Write out all of the data below word for word, omitting the pictures.

• • • • • • •

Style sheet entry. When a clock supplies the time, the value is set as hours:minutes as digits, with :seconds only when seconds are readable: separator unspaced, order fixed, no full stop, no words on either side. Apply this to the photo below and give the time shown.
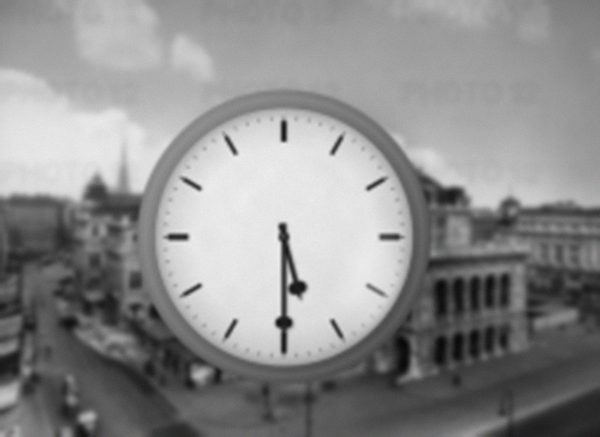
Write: 5:30
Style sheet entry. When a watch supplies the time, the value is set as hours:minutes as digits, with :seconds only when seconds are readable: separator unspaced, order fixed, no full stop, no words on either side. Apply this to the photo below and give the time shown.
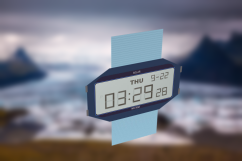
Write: 3:29:28
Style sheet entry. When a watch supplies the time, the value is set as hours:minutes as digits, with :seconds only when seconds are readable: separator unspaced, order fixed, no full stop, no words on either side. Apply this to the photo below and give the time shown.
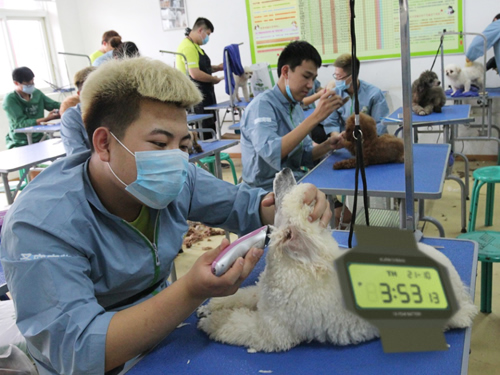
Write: 3:53:13
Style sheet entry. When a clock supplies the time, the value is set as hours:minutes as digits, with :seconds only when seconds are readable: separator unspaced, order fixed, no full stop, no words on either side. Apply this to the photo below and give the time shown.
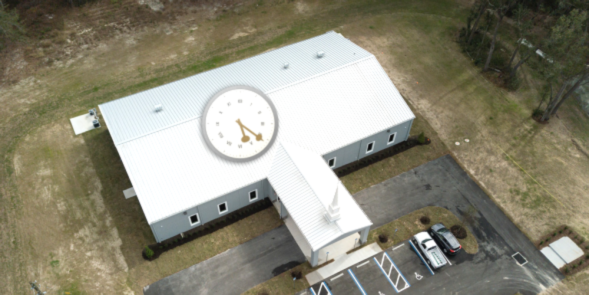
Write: 5:21
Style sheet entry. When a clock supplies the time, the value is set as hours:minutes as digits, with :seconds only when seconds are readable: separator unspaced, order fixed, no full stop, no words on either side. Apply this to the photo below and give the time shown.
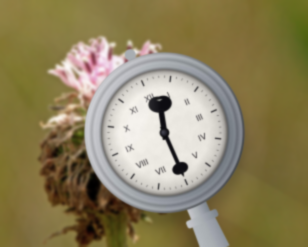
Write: 12:30
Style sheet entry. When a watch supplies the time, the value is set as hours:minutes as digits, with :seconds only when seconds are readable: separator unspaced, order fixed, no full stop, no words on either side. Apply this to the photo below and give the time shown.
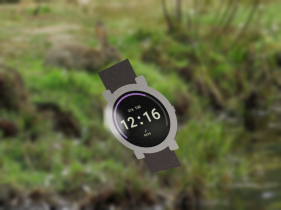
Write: 12:16
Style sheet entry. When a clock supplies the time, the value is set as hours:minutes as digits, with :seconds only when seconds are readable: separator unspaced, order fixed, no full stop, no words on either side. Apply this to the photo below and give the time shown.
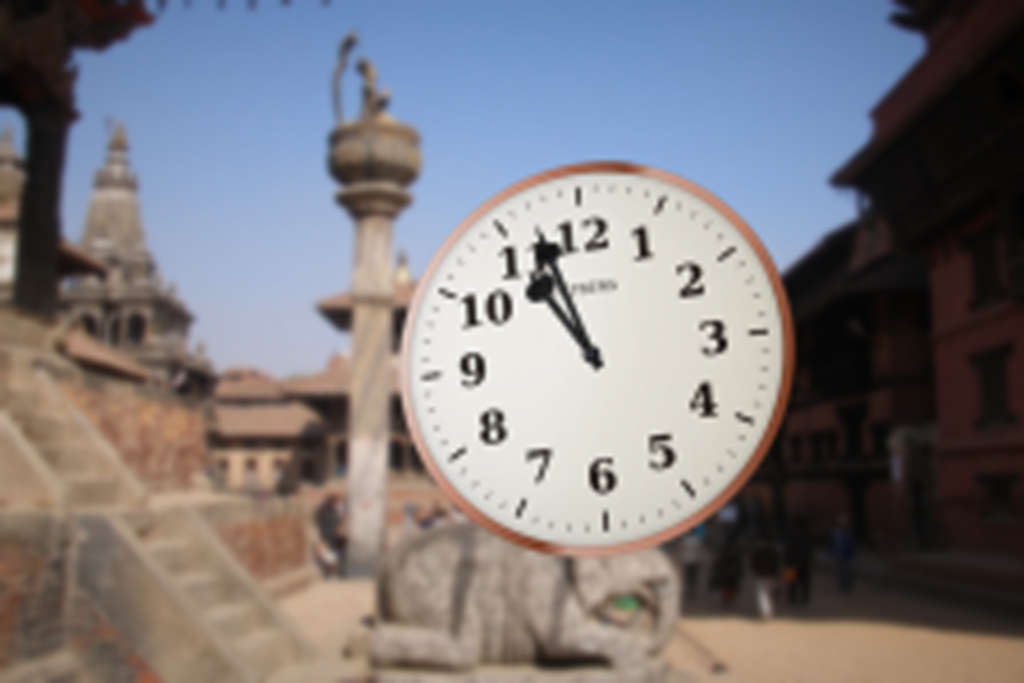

• • • • • • •

TASK RESPONSE
Style sheet entry. When a clock supplies the time, the value is set as hours:minutes as digits, with :seconds only when seconds are readable: separator unspaced, order fixed, no full stop, no words on either side. Apply this to the photo below and give the time shown.
Write: 5:30
Style sheet entry. When a watch supplies the time, the value is set as hours:minutes as digits, with :seconds only when seconds are readable: separator unspaced, order fixed, no full stop, no words on either side. Apply this to the photo below and give the time shown.
Write: 3:29:28
Style sheet entry. When a watch supplies the time, the value is set as hours:minutes as digits, with :seconds only when seconds are readable: separator unspaced, order fixed, no full stop, no words on either side. Apply this to the photo below and give the time shown.
Write: 3:53:13
Style sheet entry. When a clock supplies the time, the value is set as hours:minutes as digits, with :seconds only when seconds are readable: separator unspaced, order fixed, no full stop, no words on either side. Apply this to the photo below and give the time shown.
Write: 5:21
Style sheet entry. When a clock supplies the time, the value is set as hours:minutes as digits, with :seconds only when seconds are readable: separator unspaced, order fixed, no full stop, no words on either side. Apply this to the photo below and give the time shown.
Write: 12:30
Style sheet entry. When a watch supplies the time, the value is set as hours:minutes as digits, with :seconds only when seconds are readable: separator unspaced, order fixed, no full stop, no words on either side. Apply this to the photo below and give the time shown.
Write: 12:16
Style sheet entry. When a clock supplies the time, the value is set as hours:minutes as digits, with :seconds only when seconds are readable: separator unspaced, order fixed, no full stop, no words on either side. Apply this to the photo below and give the time shown.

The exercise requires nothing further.